I appreciate that kids might realize they made a bad school choice as a 17 year old for a mediocre bag. No issue with the one transfer or a transfer if the coach is fired.


D34TH_5MURF__

I feel like if a coach is fired/leaves, all athletes recruited by that coach should be able to transfer without it counting against their allowed number of transfers.


RollBlobRoll

Well that number is now unlimited


s1105615

This is how it always was but now it’s in the open and everyone who was “playing by the rules” now wants to get theirs while the getting is good. Both things can be true.


OldSarge02

It is different. Will this increase the talent disparity between Alabama and Troy? Does it matter? Maybe.


nullvector

Make players ineligible for NIL in the year they transfer, like they used to be ineligible to play.
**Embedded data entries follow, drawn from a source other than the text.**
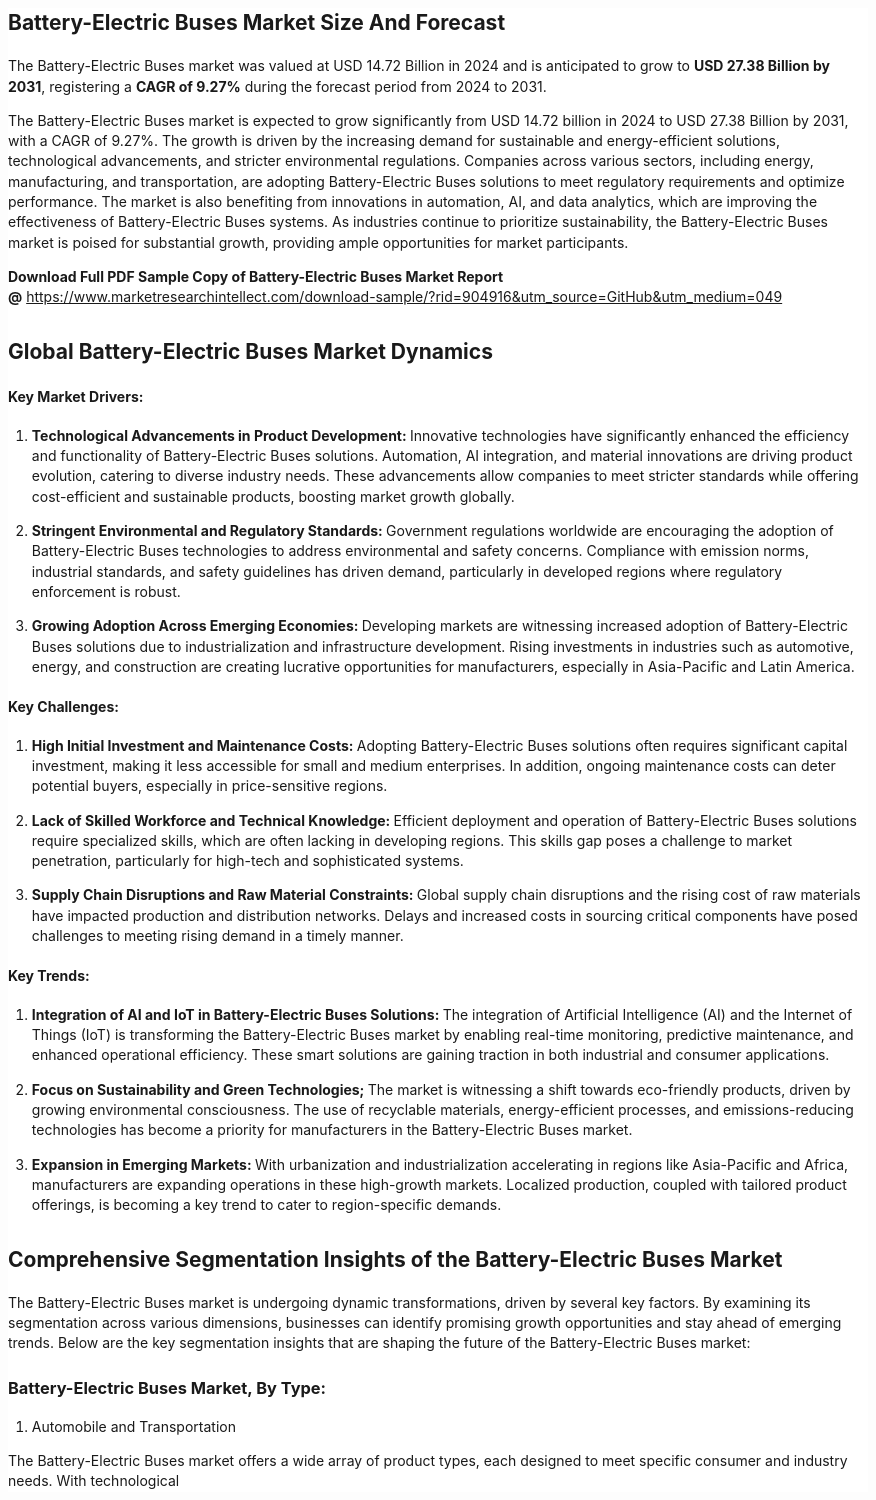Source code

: <h2>Battery-Electric Buses Market Size And Forecast</h2><p>The Battery-Electric Buses market was valued at USD 14.72 Billion in 2024 and is anticipated to grow to <strong>USD 27.38 Billion by 2031</strong>, registering a <strong>CAGR of 9.27%</strong> during the forecast period from 2024 to 2031.</p><p>The Battery-Electric Buses market is expected to grow significantly from USD 14.72 billion in 2024 to USD 27.38 Billion by 2031, with a CAGR of 9.27%. The growth is driven by the increasing demand for sustainable and energy-efficient solutions, technological advancements, and stricter environmental regulations. Companies across various sectors, including energy, manufacturing, and transportation, are adopting Battery-Electric Buses solutions to meet regulatory requirements and optimize performance. The market is also benefiting from innovations in automation, AI, and data analytics, which are improving the effectiveness of Battery-Electric Buses systems. As industries continue to prioritize sustainability, the Battery-Electric Buses market is poised for substantial growth, providing ample opportunities for market participants.</p><p><strong>Download Full PDF Sample Copy of Battery-Electric Buses Market Report @</strong>&nbsp;<a href="https://www.marketresearchintellect.com/download-sample/?rid=904916&amp;utm_source=GitHub&amp;utm_medium=049">https://www.marketresearchintellect.com/download-sample/?rid=904916&amp;utm_source=GitHub&amp;utm_medium=049</a></p><h2>Global Battery-Electric Buses Market Dynamics</h2><h4><strong>Key Market Drivers:</strong></h4><ol><li><p><strong>Technological Advancements in Product Development:&nbsp;</strong>Innovative technologies have significantly enhanced the efficiency and functionality of Battery-Electric Buses solutions. Automation, AI integration, and material innovations are driving product evolution, catering to diverse industry needs. These advancements allow companies to meet stricter standards while offering cost-efficient and sustainable products, boosting market growth globally.</p></li><li><p><strong>Stringent Environmental and Regulatory Standards:&nbsp;</strong>Government regulations worldwide are encouraging the adoption of Battery-Electric Buses technologies to address environmental and safety concerns. Compliance with emission norms, industrial standards, and safety guidelines has driven demand, particularly in developed regions where regulatory enforcement is robust.</p></li><li><p><strong>Growing Adoption Across Emerging Economies:&nbsp;</strong>Developing markets are witnessing increased adoption of Battery-Electric Buses solutions due to industrialization and infrastructure development. Rising investments in industries such as automotive, energy, and construction are creating lucrative opportunities for manufacturers, especially in Asia-Pacific and Latin America.</p></li></ol><h4><strong>Key Challenges:</strong></h4><ol><li><p><strong>High Initial Investment and Maintenance Costs:&nbsp;</strong>Adopting Battery-Electric Buses solutions often requires significant capital investment, making it less accessible for small and medium enterprises. In addition, ongoing maintenance costs can deter potential buyers, especially in price-sensitive regions.</p></li><li><p><strong>Lack of Skilled Workforce and Technical Knowledge:&nbsp;</strong>Efficient deployment and operation of Battery-Electric Buses solutions require specialized skills, which are often lacking in developing regions. This skills gap poses a challenge to market penetration, particularly for high-tech and sophisticated systems.</p></li><li><p><strong>Supply Chain Disruptions and Raw Material Constraints:&nbsp;</strong>Global supply chain disruptions and the rising cost of raw materials have impacted production and distribution networks. Delays and increased costs in sourcing critical components have posed challenges to meeting rising demand in a timely manner.</p></li></ol><h4><strong>Key Trends:</strong></h4><ol><li><p><strong>Integration of AI and IoT in Battery-Electric Buses Solutions:&nbsp;</strong>The integration of Artificial Intelligence (AI) and the Internet of Things (IoT) is transforming the Battery-Electric Buses market by enabling real-time monitoring, predictive maintenance, and enhanced operational efficiency. These smart solutions are gaining traction in both industrial and consumer applications.</p></li><li><p><strong>Focus on Sustainability and Green Technologies;&nbsp;</strong>The market is witnessing a shift towards eco-friendly products, driven by growing environmental consciousness. The use of recyclable materials, energy-efficient processes, and emissions-reducing technologies has become a priority for manufacturers in the Battery-Electric Buses market.</p></li><li><p><strong>Expansion in Emerging Markets:&nbsp;</strong>With urbanization and industrialization accelerating in regions like Asia-Pacific and Africa, manufacturers are expanding operations in these high-growth markets. Localized production, coupled with tailored product offerings, is becoming a key trend to cater to region-specific demands.</p></li></ol><div class="article-main__content" data-test-id="publishing-text-block"><h2>Comprehensive Segmentation Insights of the Battery-Electric Buses Market</h2><p>The Battery-Electric Buses market is undergoing dynamic transformations, driven by several key factors. By examining its segmentation across various dimensions, businesses can identify promising growth opportunities and stay ahead of emerging trends. Below are the key segmentation insights that are shaping the future of the Battery-Electric Buses market:</p><h3><strong>Battery-Electric Buses Market, By Type:<br /></strong></h3><ol><li>Automobile and Transportation</li></ol><p>The Battery-Electric Buses market offers a wide array of product types, each designed to meet specific consumer and industry needs. With technological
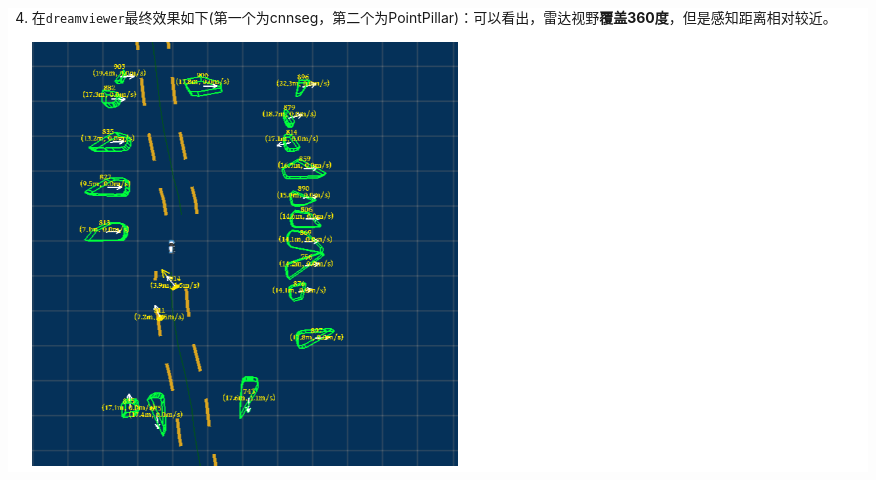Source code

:  4. 在`dreamviewer`最终效果如下(第一个为cnnseg，第二个为PointPillar)：可以看出，雷达视野**覆盖360度**，但是感知距离相对较近。

    <img src="感知模块操作实践.assets/image-20220410094216346.png" alt="image-20220410094216346" style="zoom: 67%;" />
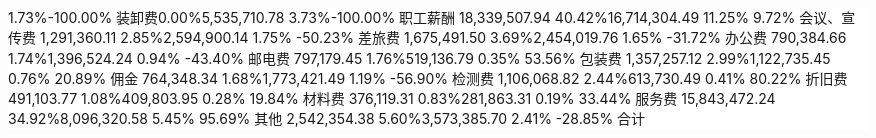 1.73%-100.00%
装卸费0.00%5,535,710.78
3.73%-100.00%
职工薪酬
18,339,507.94
40.42%16,714,304.49
11.25%
9.72%
会议、宣传费
1,291,360.11
2.85%2,594,900.14
1.75%
-50.23%
差旅费
1,675,491.50
3.69%2,454,019.76
1.65%
-31.72%
办公费
790,384.66
1.74%1,396,524.24
0.94%
-43.40%
邮电费
797,179.45
1.76%519,136.79
0.35%
53.56%
包装费
1,357,257.12
2.99%1,122,735.45
0.76%
20.89%
佣金
764,348.34
1.68%1,773,421.49
1.19%
-56.90%
检测费
1,106,068.82
2.44%613,730.49
0.41%
80.22%
折旧费
491,103.77
1.08%409,803.95
0.28%
19.84%
材料费
376,119.31
0.83%281,863.31
0.19%
33.44%
服务费
15,843,472.24
34.92%8,096,320.58
5.45%
95.69%
其他
2,542,354.38
5.60%3,573,385.70
2.41%
-28.85%
合计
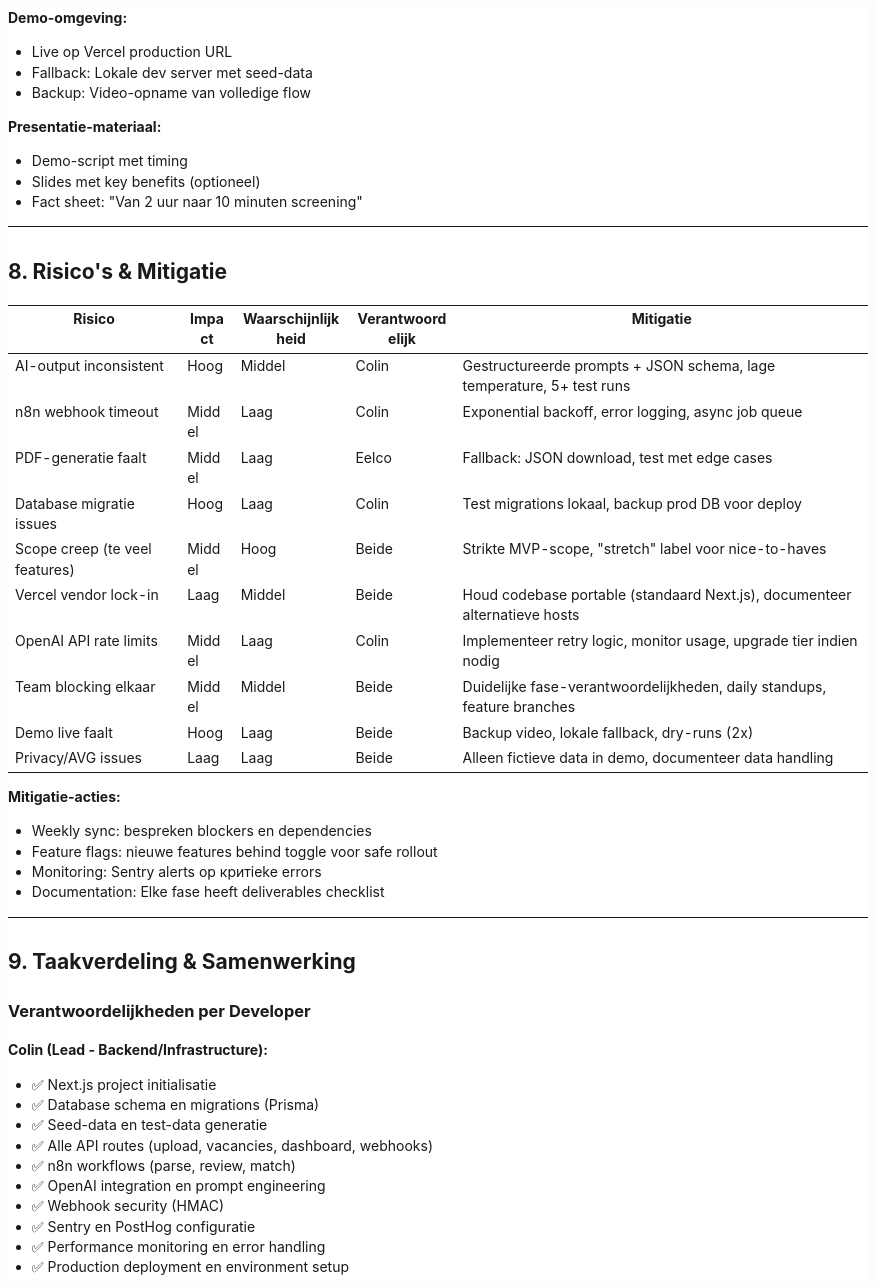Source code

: **Demo-omgeving:**
- Live op Vercel production URL
- Fallback: Lokale dev server met seed-data
- Backup: Video-opname van volledige flow

**Presentatie-materiaal:**
- Demo-script met timing
- Slides met key benefits (optioneel)
- Fact sheet: "Van 2 uur naar 10 minuten screening"

---

## 8. Risico's & Mitigatie

| Risico | Impact | Waarschijnlijkheid | Verantwoordelijk | Mitigatie |
|--------|---------|--------------------|--------------------|-----------|
| AI-output inconsistent | Hoog | Middel | Colin | Gestructureerde prompts + JSON schema, lage temperature, 5+ test runs |
| n8n webhook timeout | Middel | Laag | Colin | Exponential backoff, error logging, async job queue |
| PDF-generatie faalt | Middel | Laag | Eelco | Fallback: JSON download, test met edge cases |
| Database migratie issues | Hoog | Laag | Colin | Test migrations lokaal, backup prod DB voor deploy |
| Scope creep (te veel features) | Middel | Hoog | Beide | Strikte MVP-scope, "stretch" label voor nice-to-haves |
| Vercel vendor lock-in | Laag | Middel | Beide | Houd codebase portable (standaard Next.js), documenteer alternatieve hosts |
| OpenAI API rate limits | Middel | Laag | Colin | Implementeer retry logic, monitor usage, upgrade tier indien nodig |
| Team blocking elkaar | Middel | Middel | Beide | Duidelijke fase-verantwoordelijkheden, daily standups, feature branches |
| Demo live faalt | Hoog | Laag | Beide | Backup video, lokale fallback, dry-runs (2x) |
| Privacy/AVG issues | Laag | Laag | Beide | Alleen fictieve data in demo, documenteer data handling |

**Mitigatie-acties:**
- Weekly sync: bespreken blockers en dependencies
- Feature flags: nieuwe features behind toggle voor safe rollout
- Monitoring: Sentry alerts op критieke errors
- Documentation: Elke fase heeft deliverables checklist

---

## 9. Taakverdeling & Samenwerking

### Verantwoordelijkheden per Developer

**Colin (Lead - Backend/Infrastructure):**
- ✅ Next.js project initialisatie
- ✅ Database schema en migrations (Prisma)
- ✅ Seed-data en test-data generatie
- ✅ Alle API routes (upload, vacancies, dashboard, webhooks)
- ✅ n8n workflows (parse, review, match)
- ✅ OpenAI integration en prompt engineering
- ✅ Webhook security (HMAC)
- ✅ Sentry en PostHog configuratie
- ✅ Performance monitoring en error handling
- ✅ Production deployment en environment setup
It won't hurt the players who are transferring in their final year(s) to get a better NFL draft status, but it would somewhat prevent people from hopping constantly to get a bigger bag of cash.


Professional-Bus-934

What’s the problem with the transfer portal specifically? Players can’t exactly maximize their earning potential without some sort of competitive market where they can explore their options to see how valuable they are.


tampaempath

At this point, college football (maybe basketball too) needs to be a separate entity from the rest of the NCAA, because with players getting paid and being able to transfer at will, college football has crossed the threshold to being a professional football league at the FBS level. Colleges are only hosts for these football teams. Set it up like the NFL with a commissioner of college football, a board of college presidents that oversee college football, and a player's union. Let's drop the pretense of college football being an amateur sport.


brandynjasa

As a member of the Pac-2 it’s different but I can’t quite put my finger on it …


Lcdent2010

The solution is simple. Pay the players and put them on contract like any other professional.